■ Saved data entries
↓
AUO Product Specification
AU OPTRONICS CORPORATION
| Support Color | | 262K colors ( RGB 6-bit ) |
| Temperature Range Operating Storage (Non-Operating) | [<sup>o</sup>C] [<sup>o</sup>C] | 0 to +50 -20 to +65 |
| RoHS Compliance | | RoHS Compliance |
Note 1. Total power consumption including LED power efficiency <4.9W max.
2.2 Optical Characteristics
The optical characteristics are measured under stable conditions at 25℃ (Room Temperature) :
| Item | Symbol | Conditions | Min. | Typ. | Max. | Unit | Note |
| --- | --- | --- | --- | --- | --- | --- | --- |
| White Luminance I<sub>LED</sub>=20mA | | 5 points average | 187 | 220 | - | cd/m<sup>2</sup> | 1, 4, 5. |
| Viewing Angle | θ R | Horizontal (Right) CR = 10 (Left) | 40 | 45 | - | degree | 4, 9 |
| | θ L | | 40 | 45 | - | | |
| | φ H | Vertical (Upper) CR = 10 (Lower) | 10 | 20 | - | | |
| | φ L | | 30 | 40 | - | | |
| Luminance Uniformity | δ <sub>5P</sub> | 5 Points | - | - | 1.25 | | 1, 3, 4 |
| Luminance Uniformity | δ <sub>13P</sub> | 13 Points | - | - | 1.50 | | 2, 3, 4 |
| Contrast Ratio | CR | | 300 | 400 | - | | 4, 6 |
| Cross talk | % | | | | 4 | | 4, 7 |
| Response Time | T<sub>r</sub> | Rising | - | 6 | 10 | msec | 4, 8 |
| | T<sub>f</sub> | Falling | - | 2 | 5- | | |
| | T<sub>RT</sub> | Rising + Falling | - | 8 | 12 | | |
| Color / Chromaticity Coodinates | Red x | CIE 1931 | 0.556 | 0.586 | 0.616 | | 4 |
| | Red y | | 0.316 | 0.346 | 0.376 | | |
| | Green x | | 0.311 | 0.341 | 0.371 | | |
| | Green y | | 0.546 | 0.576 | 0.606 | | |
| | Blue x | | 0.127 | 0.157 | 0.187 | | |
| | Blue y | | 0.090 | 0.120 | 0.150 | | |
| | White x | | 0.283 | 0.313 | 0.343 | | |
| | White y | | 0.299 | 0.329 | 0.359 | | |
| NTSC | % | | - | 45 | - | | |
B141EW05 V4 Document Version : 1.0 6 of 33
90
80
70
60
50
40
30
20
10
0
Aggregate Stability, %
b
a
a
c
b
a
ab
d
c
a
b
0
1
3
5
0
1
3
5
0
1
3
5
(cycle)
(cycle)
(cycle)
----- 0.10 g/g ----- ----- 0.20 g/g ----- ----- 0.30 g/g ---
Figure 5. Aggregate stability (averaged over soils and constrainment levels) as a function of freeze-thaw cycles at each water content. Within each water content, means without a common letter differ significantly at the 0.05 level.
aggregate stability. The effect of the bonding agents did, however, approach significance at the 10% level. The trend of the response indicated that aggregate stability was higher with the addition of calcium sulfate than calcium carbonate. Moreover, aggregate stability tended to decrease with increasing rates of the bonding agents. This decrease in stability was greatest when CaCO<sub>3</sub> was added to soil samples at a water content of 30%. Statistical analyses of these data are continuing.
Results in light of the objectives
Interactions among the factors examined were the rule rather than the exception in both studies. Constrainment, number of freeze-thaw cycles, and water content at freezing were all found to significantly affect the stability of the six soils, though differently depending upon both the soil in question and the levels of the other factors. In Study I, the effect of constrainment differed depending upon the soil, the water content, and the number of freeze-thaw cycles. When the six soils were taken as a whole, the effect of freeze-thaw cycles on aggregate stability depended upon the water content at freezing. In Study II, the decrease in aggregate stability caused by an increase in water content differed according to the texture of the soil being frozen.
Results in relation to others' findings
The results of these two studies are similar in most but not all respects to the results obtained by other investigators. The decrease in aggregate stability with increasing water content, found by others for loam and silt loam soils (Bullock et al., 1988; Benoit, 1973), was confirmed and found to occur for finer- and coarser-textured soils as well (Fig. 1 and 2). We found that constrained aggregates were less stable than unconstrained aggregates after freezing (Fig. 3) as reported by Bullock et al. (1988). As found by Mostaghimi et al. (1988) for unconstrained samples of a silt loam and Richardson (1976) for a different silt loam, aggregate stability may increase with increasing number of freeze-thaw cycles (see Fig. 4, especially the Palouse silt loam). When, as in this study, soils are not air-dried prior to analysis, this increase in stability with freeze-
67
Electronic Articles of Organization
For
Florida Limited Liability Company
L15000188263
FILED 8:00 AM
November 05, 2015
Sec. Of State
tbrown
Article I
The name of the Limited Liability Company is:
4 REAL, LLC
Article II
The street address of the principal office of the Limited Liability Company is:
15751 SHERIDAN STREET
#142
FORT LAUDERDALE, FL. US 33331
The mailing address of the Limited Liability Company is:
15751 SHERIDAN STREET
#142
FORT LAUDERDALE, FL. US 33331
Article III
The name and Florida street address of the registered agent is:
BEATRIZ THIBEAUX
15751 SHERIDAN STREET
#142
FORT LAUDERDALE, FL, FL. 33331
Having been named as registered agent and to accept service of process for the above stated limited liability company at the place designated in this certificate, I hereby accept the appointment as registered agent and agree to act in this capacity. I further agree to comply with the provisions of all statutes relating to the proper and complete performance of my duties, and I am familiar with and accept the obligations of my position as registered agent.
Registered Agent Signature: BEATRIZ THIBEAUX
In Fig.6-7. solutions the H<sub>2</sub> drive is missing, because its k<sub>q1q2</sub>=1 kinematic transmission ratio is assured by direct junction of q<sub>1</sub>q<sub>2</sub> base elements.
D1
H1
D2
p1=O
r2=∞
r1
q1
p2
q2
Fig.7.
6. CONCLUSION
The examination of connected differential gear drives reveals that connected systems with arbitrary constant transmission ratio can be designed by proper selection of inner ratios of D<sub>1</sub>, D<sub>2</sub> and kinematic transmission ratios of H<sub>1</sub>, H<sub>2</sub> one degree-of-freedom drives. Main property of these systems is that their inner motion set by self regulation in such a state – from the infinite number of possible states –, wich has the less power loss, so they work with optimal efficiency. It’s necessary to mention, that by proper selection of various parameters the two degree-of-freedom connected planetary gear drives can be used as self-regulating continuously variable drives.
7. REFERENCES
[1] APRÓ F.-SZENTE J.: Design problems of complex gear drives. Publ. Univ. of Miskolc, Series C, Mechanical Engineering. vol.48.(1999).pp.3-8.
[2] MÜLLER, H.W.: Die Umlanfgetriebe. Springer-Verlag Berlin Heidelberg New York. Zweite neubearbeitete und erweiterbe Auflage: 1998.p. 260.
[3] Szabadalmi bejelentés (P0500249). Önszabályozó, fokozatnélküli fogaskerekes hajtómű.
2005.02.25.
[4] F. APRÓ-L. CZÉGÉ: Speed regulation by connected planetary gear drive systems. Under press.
↑
■ Task goal
Please copy every line of the data that carries the string "Temperature".

■ Exercise output
| Temperature Range Operating Storage (Non-Operating) | [<sup>o</sup>C] [<sup>o</sup>C] | 0 to +50 -20 to +65 |
The optical characteristics are measured under stable conditions at 25℃ (Room Temperature) :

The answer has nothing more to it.